FAQs

Debt solutions

Our Debt Solution FAQs address the most common questions regarding our debt solutions, assisting you in understanding how they function and whether one is suitable for you.

How do I apply for a DMP?

To get started, contact us via phone, WhatsApp, LiveChat, or our online form. Setting up a DMP is a straightforward process – one of our advisors will help you put together a budget to figure out how much you can realistically afford to pay towards your debts. It typically takes just a few days to set up a DMP.

What happens if a settlement offer is rejected?

If your creditors don’t accept the settlement offer, you can still use your lump sum to reduce your debts and explore other debt solutions.

How will a debt settlement affect my credit rating?

It depends on the type of settlement you do. A full settlement will appear as “fully satisfied” on your credit file. Partial (or short) settlements will be marked as “partially satisfied” and remain on your credit file for six years.  Your creditors will update your credit file after the settlement is completed.

Do I have to pay a fee if I settle through PayPlan?

No – our debt settlement service is completely free. Some third-party providers charge a fee, so be sure to check before deciding how you want to proceed.

Do I need to stick to a budget in a DRO?

Yes, our team will work with you to create a budget based on your current circumstances.

You can use this to help you complete your DRO application.

Your budget must be realistic and sustainable, and cover all essential household living costs.

The DRO intermediary will discuss with you, prior to submission, any areas of your essential living costs that the Official Receiver may consider high or low to ensure that your budget is realistic.

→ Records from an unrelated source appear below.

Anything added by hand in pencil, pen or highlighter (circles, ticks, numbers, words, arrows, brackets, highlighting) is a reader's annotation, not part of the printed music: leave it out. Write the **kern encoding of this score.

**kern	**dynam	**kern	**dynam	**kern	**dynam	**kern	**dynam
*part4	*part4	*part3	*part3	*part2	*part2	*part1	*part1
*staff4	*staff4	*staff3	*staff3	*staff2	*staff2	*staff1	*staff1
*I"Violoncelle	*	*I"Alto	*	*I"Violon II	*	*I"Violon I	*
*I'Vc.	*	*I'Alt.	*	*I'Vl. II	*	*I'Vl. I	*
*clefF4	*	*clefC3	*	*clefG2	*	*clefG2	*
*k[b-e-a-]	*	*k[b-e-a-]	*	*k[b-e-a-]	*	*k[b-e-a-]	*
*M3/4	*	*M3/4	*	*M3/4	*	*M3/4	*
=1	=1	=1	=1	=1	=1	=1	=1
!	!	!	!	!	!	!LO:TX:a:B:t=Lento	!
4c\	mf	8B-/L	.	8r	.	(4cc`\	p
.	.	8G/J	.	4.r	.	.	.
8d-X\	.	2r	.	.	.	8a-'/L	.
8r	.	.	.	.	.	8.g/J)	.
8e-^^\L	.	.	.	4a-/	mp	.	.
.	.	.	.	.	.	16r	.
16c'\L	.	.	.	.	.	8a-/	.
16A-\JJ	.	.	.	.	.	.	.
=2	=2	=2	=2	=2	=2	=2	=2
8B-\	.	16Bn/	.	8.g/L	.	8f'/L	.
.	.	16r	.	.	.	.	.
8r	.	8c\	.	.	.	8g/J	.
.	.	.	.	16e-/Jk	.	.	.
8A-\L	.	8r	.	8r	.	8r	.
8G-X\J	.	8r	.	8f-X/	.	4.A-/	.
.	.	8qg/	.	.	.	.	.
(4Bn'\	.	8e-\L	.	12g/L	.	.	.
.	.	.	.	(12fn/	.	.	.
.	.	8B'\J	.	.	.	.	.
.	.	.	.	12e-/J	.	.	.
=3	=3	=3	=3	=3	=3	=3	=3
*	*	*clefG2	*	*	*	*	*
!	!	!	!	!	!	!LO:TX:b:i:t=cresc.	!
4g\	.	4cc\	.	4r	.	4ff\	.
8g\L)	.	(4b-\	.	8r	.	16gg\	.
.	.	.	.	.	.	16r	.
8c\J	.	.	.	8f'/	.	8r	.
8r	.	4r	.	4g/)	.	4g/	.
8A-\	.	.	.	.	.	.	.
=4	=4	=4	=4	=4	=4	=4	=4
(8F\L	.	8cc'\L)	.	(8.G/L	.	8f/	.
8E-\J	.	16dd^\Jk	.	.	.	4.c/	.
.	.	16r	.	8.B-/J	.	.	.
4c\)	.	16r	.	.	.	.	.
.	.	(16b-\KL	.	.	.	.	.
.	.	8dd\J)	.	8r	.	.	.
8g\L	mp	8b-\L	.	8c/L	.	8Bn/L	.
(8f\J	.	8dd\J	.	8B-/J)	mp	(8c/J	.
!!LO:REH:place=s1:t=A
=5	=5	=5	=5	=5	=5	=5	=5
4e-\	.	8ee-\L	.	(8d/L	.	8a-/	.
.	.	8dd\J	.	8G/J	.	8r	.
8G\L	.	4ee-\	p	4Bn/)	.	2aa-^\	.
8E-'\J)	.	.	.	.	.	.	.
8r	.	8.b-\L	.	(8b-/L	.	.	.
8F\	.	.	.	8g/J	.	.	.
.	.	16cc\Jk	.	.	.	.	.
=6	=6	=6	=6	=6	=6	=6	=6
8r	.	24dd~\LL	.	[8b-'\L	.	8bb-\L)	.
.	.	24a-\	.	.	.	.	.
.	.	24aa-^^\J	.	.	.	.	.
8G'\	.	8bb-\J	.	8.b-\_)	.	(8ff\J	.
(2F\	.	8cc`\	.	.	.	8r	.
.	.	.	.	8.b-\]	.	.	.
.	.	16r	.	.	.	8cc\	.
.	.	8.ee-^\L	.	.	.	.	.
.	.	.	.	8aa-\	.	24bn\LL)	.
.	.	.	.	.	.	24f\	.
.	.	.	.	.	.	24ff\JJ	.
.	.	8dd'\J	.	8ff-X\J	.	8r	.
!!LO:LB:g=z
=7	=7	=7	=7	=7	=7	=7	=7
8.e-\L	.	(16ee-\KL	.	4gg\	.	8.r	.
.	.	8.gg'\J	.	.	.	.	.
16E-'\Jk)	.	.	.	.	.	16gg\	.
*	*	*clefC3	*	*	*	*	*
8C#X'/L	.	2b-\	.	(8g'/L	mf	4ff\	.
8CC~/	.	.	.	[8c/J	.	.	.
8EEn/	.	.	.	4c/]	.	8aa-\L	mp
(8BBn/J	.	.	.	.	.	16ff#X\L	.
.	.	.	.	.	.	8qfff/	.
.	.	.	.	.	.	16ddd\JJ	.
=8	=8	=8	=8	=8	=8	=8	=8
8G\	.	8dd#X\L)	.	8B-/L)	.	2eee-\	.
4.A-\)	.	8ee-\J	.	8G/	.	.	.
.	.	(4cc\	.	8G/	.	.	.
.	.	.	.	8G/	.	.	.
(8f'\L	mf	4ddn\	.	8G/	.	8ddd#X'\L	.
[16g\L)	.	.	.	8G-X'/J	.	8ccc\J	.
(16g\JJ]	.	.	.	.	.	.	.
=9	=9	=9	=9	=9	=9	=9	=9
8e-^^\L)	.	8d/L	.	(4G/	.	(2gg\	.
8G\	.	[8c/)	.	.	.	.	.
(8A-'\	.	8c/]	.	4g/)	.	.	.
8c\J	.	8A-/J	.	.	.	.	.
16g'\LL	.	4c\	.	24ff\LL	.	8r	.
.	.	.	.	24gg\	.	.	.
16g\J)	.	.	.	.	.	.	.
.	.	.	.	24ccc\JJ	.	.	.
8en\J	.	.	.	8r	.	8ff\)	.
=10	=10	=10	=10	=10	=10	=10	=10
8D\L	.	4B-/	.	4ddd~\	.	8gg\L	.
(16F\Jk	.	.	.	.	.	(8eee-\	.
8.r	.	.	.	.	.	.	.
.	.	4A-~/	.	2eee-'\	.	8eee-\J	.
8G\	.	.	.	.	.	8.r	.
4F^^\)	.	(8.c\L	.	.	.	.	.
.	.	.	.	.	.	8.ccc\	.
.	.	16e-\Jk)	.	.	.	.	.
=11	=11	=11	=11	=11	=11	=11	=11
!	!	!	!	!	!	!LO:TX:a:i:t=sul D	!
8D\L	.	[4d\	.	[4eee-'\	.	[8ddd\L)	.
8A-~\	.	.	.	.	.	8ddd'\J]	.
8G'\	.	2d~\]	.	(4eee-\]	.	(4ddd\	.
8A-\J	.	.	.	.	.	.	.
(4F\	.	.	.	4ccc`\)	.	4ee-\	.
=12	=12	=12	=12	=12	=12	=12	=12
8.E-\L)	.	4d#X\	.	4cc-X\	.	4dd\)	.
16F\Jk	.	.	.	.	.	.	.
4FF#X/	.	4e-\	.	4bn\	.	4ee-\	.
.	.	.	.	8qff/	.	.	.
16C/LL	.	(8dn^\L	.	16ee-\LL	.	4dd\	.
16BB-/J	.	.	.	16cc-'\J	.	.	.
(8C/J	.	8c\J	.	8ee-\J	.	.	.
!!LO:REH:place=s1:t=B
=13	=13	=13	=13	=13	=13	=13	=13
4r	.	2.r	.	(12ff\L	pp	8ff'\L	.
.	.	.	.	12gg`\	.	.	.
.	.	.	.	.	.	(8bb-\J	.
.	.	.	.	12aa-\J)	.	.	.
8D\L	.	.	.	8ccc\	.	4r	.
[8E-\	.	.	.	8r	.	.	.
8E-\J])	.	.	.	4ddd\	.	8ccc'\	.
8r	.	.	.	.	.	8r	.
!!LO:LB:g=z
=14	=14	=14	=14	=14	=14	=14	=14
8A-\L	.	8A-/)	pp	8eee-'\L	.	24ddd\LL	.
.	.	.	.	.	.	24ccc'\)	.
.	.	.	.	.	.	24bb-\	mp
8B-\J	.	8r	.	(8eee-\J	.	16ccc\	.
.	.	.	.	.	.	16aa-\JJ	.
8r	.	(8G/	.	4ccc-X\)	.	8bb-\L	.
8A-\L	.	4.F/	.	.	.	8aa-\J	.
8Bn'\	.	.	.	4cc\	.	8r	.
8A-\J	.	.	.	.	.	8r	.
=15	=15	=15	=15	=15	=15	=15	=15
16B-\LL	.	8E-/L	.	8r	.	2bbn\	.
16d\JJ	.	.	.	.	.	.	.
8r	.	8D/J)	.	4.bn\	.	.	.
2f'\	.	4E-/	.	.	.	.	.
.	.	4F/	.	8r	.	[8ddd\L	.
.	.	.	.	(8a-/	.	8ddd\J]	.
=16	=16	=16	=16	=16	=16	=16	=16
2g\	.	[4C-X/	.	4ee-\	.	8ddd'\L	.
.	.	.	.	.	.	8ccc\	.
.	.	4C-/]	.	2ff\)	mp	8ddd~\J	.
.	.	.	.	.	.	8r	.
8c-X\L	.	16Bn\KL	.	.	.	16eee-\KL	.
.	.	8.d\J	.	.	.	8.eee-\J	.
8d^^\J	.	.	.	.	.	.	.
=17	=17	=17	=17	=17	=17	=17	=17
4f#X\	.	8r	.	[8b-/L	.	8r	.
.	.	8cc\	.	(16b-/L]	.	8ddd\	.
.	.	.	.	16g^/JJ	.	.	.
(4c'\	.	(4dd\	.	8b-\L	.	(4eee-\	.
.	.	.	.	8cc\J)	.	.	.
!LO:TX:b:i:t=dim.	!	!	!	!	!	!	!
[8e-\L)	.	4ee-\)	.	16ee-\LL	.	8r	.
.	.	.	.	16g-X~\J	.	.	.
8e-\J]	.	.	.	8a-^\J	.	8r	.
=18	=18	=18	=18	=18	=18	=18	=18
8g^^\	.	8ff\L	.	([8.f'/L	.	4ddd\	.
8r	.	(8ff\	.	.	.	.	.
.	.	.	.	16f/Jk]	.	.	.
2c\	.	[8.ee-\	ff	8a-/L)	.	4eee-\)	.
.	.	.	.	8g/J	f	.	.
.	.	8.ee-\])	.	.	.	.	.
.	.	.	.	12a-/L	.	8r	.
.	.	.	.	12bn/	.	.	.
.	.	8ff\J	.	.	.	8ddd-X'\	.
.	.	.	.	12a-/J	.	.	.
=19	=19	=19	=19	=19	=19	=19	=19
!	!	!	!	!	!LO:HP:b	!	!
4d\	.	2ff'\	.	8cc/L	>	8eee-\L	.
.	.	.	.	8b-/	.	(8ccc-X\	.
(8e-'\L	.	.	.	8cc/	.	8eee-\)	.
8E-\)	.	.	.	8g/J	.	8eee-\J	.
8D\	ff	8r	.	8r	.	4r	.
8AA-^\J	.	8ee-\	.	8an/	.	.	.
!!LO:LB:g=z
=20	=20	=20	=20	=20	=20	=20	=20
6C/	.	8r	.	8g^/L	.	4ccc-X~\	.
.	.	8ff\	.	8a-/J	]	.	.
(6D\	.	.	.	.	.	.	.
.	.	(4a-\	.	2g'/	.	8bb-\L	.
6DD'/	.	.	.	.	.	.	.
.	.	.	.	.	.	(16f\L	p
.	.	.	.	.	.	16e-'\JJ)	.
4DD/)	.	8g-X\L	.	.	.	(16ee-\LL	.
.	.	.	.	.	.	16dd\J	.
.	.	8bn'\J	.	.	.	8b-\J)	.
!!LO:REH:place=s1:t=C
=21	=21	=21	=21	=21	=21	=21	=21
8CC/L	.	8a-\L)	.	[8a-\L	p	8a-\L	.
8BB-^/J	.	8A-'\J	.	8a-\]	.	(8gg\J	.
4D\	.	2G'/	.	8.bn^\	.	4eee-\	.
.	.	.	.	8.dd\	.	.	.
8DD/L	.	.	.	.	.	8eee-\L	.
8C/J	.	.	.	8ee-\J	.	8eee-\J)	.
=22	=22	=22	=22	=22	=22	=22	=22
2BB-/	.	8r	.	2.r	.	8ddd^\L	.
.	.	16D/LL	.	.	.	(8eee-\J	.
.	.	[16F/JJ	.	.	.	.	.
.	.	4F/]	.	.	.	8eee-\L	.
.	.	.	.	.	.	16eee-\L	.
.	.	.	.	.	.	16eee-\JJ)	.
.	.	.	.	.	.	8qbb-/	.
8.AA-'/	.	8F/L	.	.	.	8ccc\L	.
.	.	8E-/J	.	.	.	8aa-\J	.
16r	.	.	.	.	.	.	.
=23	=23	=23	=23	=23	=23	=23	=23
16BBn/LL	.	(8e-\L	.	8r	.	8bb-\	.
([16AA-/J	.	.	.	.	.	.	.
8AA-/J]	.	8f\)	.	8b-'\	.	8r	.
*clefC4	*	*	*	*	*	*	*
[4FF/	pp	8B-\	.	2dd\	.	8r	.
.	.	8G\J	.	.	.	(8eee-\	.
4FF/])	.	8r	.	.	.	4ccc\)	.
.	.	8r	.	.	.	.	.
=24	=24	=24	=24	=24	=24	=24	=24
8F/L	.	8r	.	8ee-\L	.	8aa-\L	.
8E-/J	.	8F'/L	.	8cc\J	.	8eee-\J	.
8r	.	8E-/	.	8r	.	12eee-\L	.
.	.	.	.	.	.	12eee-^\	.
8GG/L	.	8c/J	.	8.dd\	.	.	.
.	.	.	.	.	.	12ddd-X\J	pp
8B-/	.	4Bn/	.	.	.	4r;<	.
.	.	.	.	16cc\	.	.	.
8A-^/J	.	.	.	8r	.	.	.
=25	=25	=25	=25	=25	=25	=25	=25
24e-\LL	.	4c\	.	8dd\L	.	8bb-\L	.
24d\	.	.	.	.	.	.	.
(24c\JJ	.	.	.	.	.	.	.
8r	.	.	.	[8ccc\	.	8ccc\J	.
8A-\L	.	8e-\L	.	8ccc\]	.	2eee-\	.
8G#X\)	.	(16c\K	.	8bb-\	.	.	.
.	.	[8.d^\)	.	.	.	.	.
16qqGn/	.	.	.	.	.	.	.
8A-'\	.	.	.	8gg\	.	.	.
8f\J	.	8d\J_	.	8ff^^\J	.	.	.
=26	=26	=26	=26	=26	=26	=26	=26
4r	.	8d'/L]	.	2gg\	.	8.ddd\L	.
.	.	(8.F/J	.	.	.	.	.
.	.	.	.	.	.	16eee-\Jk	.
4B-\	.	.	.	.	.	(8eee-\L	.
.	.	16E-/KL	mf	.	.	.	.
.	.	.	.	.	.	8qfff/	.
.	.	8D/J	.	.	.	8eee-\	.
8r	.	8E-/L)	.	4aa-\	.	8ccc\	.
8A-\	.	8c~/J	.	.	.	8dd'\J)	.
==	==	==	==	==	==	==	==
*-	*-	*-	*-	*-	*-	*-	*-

The Official Receiver has budget guidelines they consider when approving or declining a DRO application.

If your situation changes after you enter a DRO, including your income or expenses, you’ll need to notify the Official Receiver as soon as possible.

How will my credit score be affected by a DRO?

A Debt Relief Order (DRO) will appear on your credit file for six years from the date it’s approved. This means you could find it harder to borrow or be offered higher interest rates if you apply for credit cards, loans, mortgages or other credit in future.

Can a Debt Relief Order stop bailiffs?

Yes, a Debt Relief Order (DRO) can stop bailiffs, but only from taking control of goods for debts included in the DRO. However, if bailiffs have already taken control of goods, or if there’s a controlled goods agreement (CGA) in place, a DRO may not stop them. It’s important to discuss your situation with your debt advisor to ensure all steps are taken to protect you.

Will my income be affected?

If you have surplus income and aren’t on state benefit-only income, you may need to make payments toward your debts for up to four years. Your Trustee will assess your income and essential living costs to determine if payments are required.

How does sequestration affect my credit rating?

Sequestration can impact your finances. It will be recorded on your credit file for six years, which may make it harder to get credit, loans, or a mortgage. You may face restrictions applying for credit over £2,000 without disclosing your sequestration.

How long does sequestration last?

Usually, you’ll be discharged from sequestration after one year. If you’ve entered sequestration through the MAP (Minimal Asset Protection) route, you’ll be discharged after six months.